Je voudrais raconter une histoire, plutôt une bêtise, qui s'est déroulée il y a longtemps.

En ce temps là, les jeunes n'osaient guère danser dans les villages. Les parents n'étaient pas contents; et le curé non plus. Les vieilles filles, jalouses, faisaient la tournée des portes pour espionner. Ensuite, pour se faire bien voir par le curé, elles lui racontaient tout. Le dimanche, à l'église, il faisait des sermons à propos du bal.

II fallait trouver un prétexte. Une fois, on devait parler avec Pierre, Jean ou Jacques, en vue du travail du lendemain; une autre fois, "veiller le renard", etc.

Une fois, lors d'une fête de trois jours, ils dirent qu'ils allaient partir pour Notre-Dame des Ermites. Dans le temps, tout se faisait à pied. Il n'y avait ni trains, ni voitures. Ils préparèrent le sac, du vin, du pain, du fromage... Mais au lieu de prendre la route de Sierre, ils prirent celle du Mayen du Biolec, en amont de Vissoie.

Pour passer inaperçus, ils s'en allèrent de nuit, à tâtons, vers la forêt. Arrivés là-haut, ils allumèrent le feu et préparèrent à manger. Ils mirent à feu du vin pour le vin chaud, puis ils commencèrent la fête et la danse. C'était si beau ! Mazurka, cavalante, polka et hardi! La maison en tremblait. Les filles avaient des chaleurs! Les habits avaient de la peine à tenir sur leur corps !...

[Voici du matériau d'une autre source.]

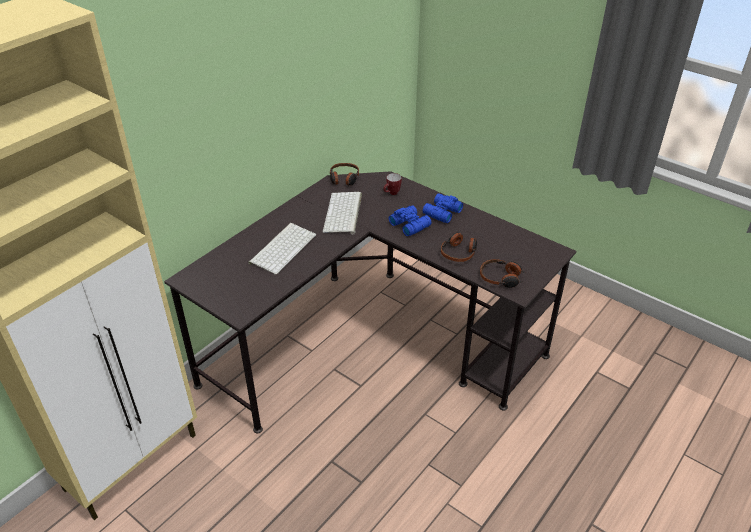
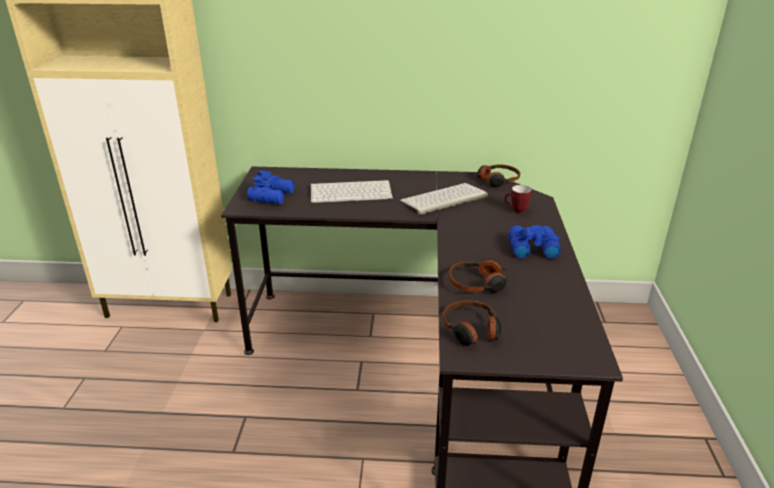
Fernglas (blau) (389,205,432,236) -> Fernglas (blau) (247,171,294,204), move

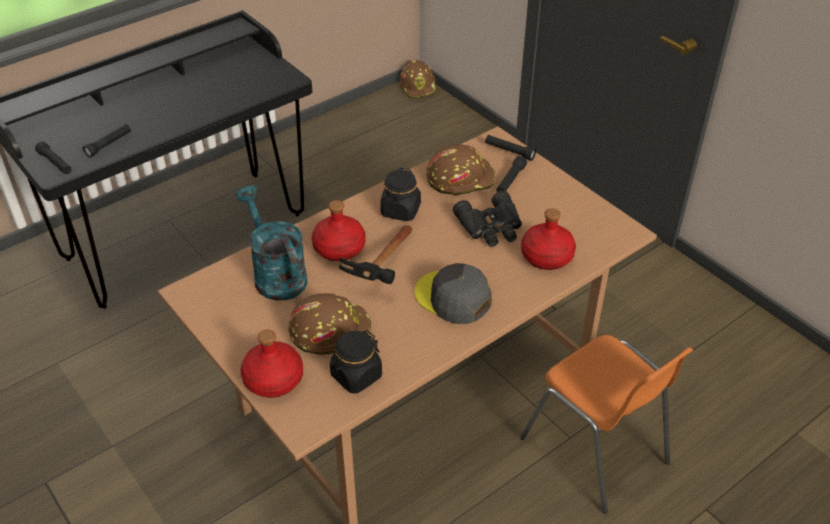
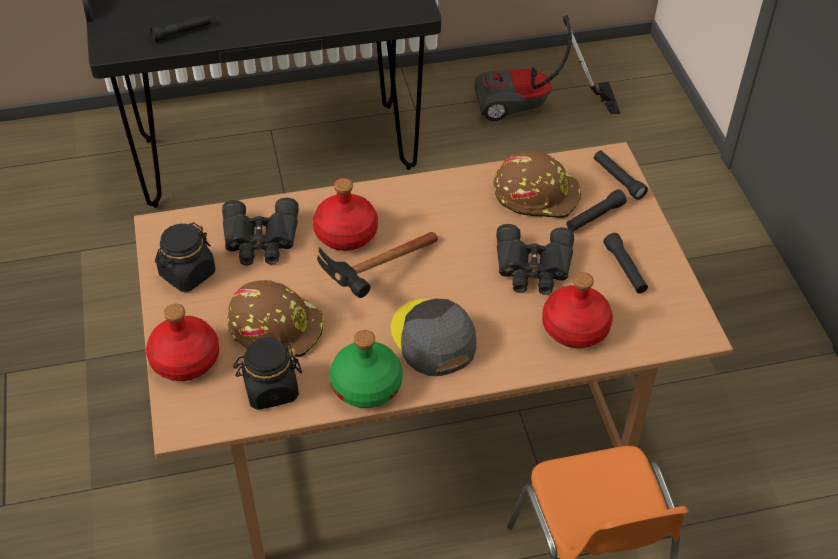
Schutzhelm (braun) (400,60,437,98) -> none
Taschenlampe (schwarz) (35,142,72,174) -> Taschenlampe (schwarz) (603,233,648,294), move
Vorratsglas (schwarz) (380,168,421,221) -> Vorratsglas (schwarz) (155,222,215,292), move
Gießkanne (türkis) (236,185,307,301) -> Fernglas (schwarz) (222,198,299,266)
none -> Staubsauger (475,15,620,121)
none -> Flasche (grün) (330,330,403,408)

Mais entre temps, là bas, à la Combaz, il y avait deux vieux: Pierre et Marion si je me souviens bien ... Je crois même que c'était un Pierre Savioz. Marion sortit pendant la soirée, pour aller aux toilettes. En rentrant elle dit à son mari:

-Mais Pierre, n'entends-tu pas. II y a du bruit. Je ne sais pas ce que c'est, on dirait la "Synagogue".

- Ah! Tu me tourmentes avec tes histoires! Tu entends du bruit! C'est dans ta tête qu'il y a du bruit. II n'y a rien, bien sur...

- Mais si, il y a du bruit, moi j'entends quelque chose. On dirait que c'est en haut, sur le petit replat.

- Eh! Sotte que tu es. Allons nous reposer.

- D'abord nous n'allons pas nous reposer maintenant, il nous faut encore prier le chapelet avant de dormir.

- Alors, prions et ensuite, couchons-nous!

Mais avant de dormir, la vieille ne put s'empêcher de ressortir sur le petit balcon pour regarder.

- Pierre, cette fois-ci, il nous faut monter. Je te dis que c'est cette racaille de Vissoyards; ils nous descendent la maison et tu sais que le fourneau ne tient plus, bien que nous l'ayons réparé l'an passe.

- Bien! Pour avoir la paix je monte. Mais s'il n'y a personne, tu me la payeras cette course inutile.

Et les deux petits vieux de se mettre à monter le sentier jusqu'au Biolec. Une fois arrivée, quel vacarme! Le bruit sortait par les fenêtres grandes ouvertes.

- Que faites-vous ici, sales vissoyards que vous êtes! Dehors, sottes filles. Dehors! Vous êtes en chaleur! C'est cela que vous avez. Vous ne pouvez pas rester à Vissoie plutôt que de monter ici tourmenter les gens ... ficher en bas la maison, tout "foutre en l'air" ...

Les jeunes étaient plutôt malheureux; ils arrêtèrent un instant de danser et essayèrent de parler avec le vieux. Et le vieux, voyant sur le fourneau des bouteilles de vin, se disait: une goutte, maintenant que j'ai bien transpiré en montant, ça ne me ferait pas de mal. Alors il dit à Marion:

- Voyons, Marion, nous avons été jeunes nous aussi; laisse-toi faire pour une fois, il faut les comprendre. Plus tard, ça leur passera!

- Espèce d'idiot que tu es, je ne sais comment tu peux parler ainsi, on dirait que tu n'as plus de religion.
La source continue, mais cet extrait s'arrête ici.